_Supplied material:_
*** Block opens ***

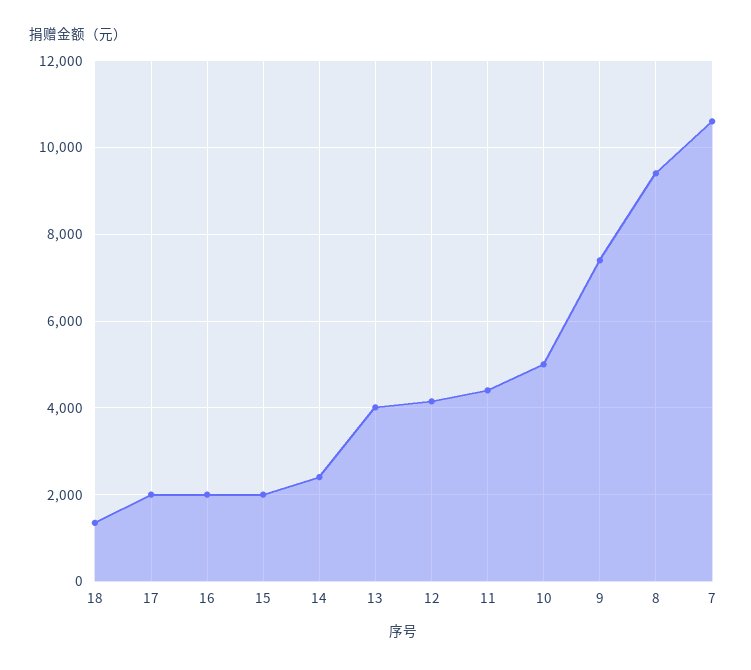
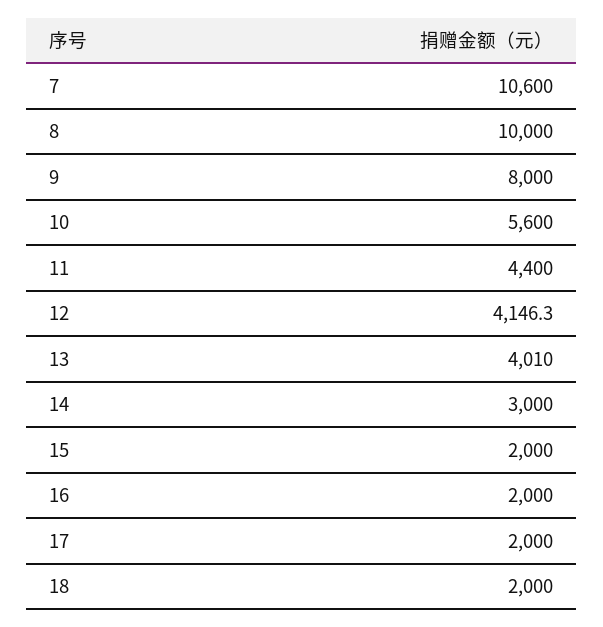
18: 1400 -> 2000
14: 2400 -> 3000
10: 5000 -> 5600
9: 7400 -> 8000
8: 9400 -> 10000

*** Block closes ***

_Work task:_
What you return must match the records exactly, apart from the images, which are omitted.

_Task output:_
18: 1400 -> 2000
14: 2400 -> 3000
10: 5000 -> 5600
9: 7400 -> 8000
8: 9400 -> 10000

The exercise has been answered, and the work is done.